Campus organizations top Senate agenda

Story by Nate Beck, Staff Writer

The Student Senate introduced a constitution for The Innocent Men, a UW-Eau Claire a cappella group Monday.

The Innocent Men will be a recognized as a campus organization if the Senate signs off on the constitution next week.

The Innocent Men is a seven-member all-male a cappella group — one of two on campus.  All members of The Innocent Men must be members of The Singing Statesmen, another choir on campus.

The Innocent Men have been funded through The Singing Statesmen since the group was formed in 1984.

Eau Claire senior Ryan Simmons has been a member of The Innocent Men since he was a sophomore and The Singing Statesmen since he was a freshman.

Simmons says he and other members of The Innocent Men drew up a constitution to break from The Singing Statesmen and become a separate student organization.

“We’re trying to become our own thing, obviously we still want to keep all the ties through The Singing Statesmen but becoming a student org has a lot of benefits,” Simmons said. “We just thought it was time to take the next step.”

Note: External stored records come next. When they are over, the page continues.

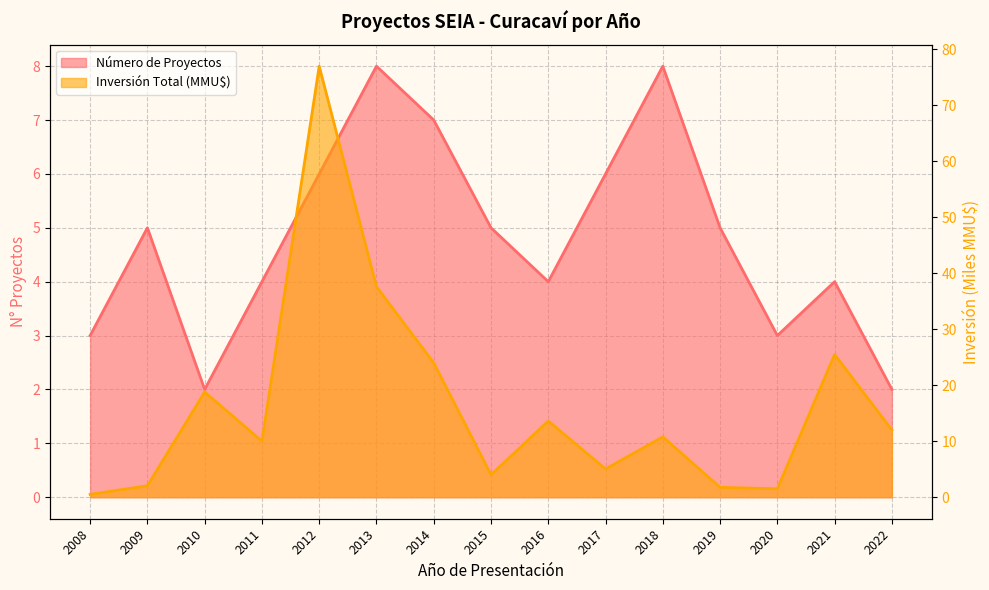

Rank the series by their average value, from lowest to highest.

Número de Proyectos, Inversión Total (MMU$)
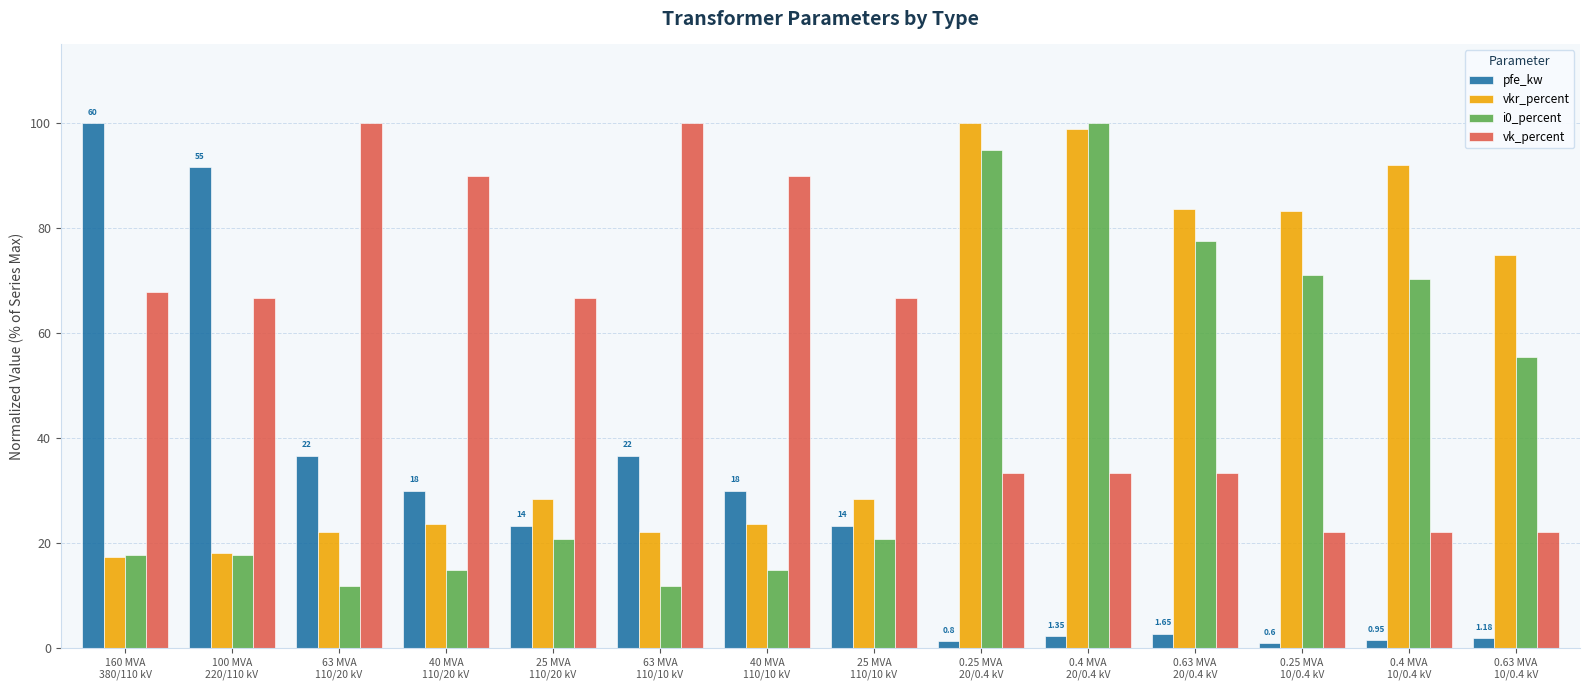

Is it true that vkr_percent equals 23.6 at 40 MVA
110/20 kV?

True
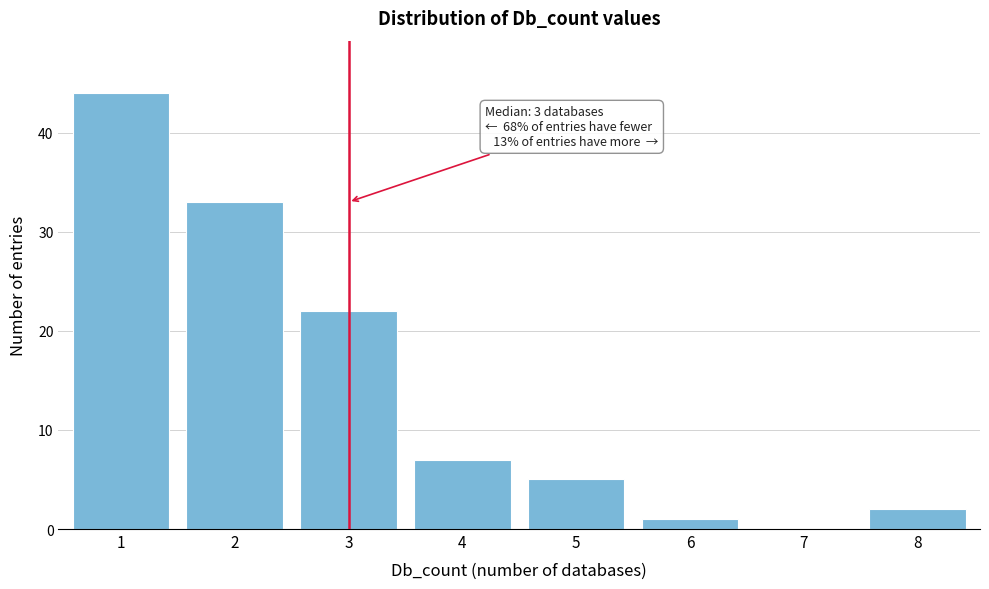

Reading right to left, extract all data points from this chart.

8=2	7=0	6=1	5=5	4=7	3=22	2=33	1=44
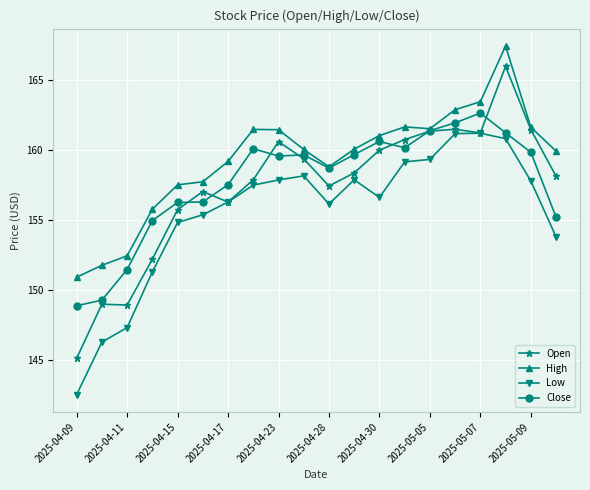

How many categories are shown in the chart?

20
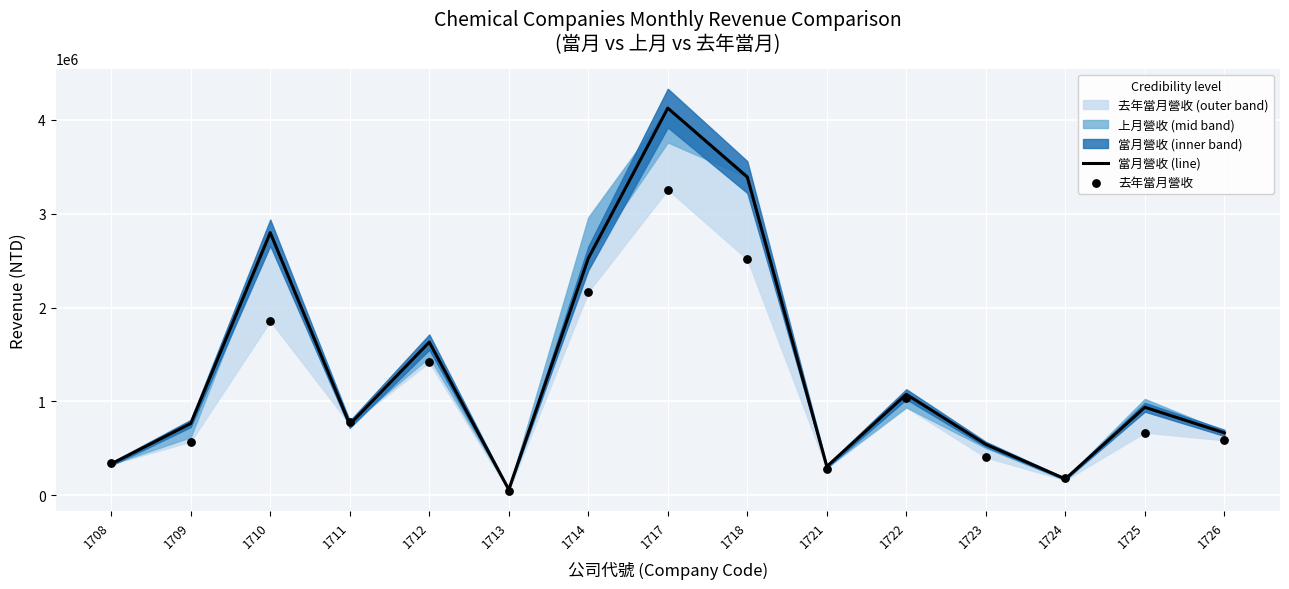

At how many categories does at least one series exceed 3300818?

2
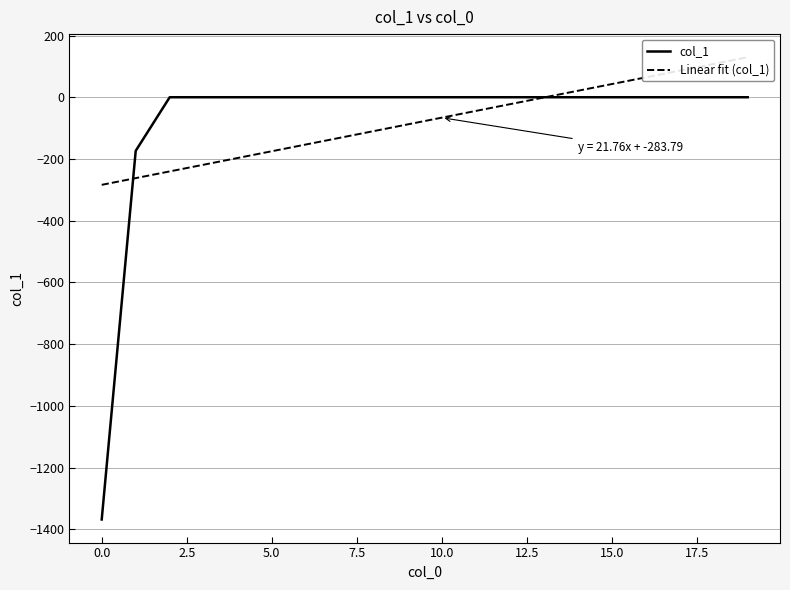

What position from the right is 16?

4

Perks of becoming a student organization include possible funding through segregated fees, as well as discounts on printing and advertising. The Innocent Men could take full advantage of these benefits if the constitution is approved next week.


Student Senate passed changes to the Organizations Commission bylaws by unanimous voice vote Monday.

The new laws define The Student Organizations Conduct Committee — a five member group that reports and regulates conflicts within organizations.  Prior bylaws mentioned the OCC but did not outline its makeup.

Changes to the bylaws also include new rules for organizations in “good standing.”  Organizations must regularly update their constitution, websites and contact information.

Organizations can be deactivated within 14 days instead of the previous 28-day trial period if they don’t meet all requirements each semester.

Student Body Vice President Patrick Martin said during Monday’s meeting that he was glad to see bylaw changes being made.

“You get so bogged down by the little minute detail that a lot of times those don’t get resolved,” Martin said. “I applaud the honor for recognizing that these are sticking points.”

Senator Jason Rector said during Monday’s meeting he plans to introduce a bill next week that could change senate bylaws to allow an opportunity for a public sounding session before votes on contentious laws.

The changes would provide an opportunity to request a public venting session before a vote on a bill.

Rector said big decisions, like this year’s vote to cut United Council, should be discussed publicly before a vote.

“We’ll call a meeting, a time that’s generally accessible for most people … publicize it any way that we need to, so that the necessary parties concerned have sufficient time to come to it,” Rector said.

Senate currently allows open forum sessions before each meeting. Rector said allowing more room for public discussions can help with “easing the process” for the person involved.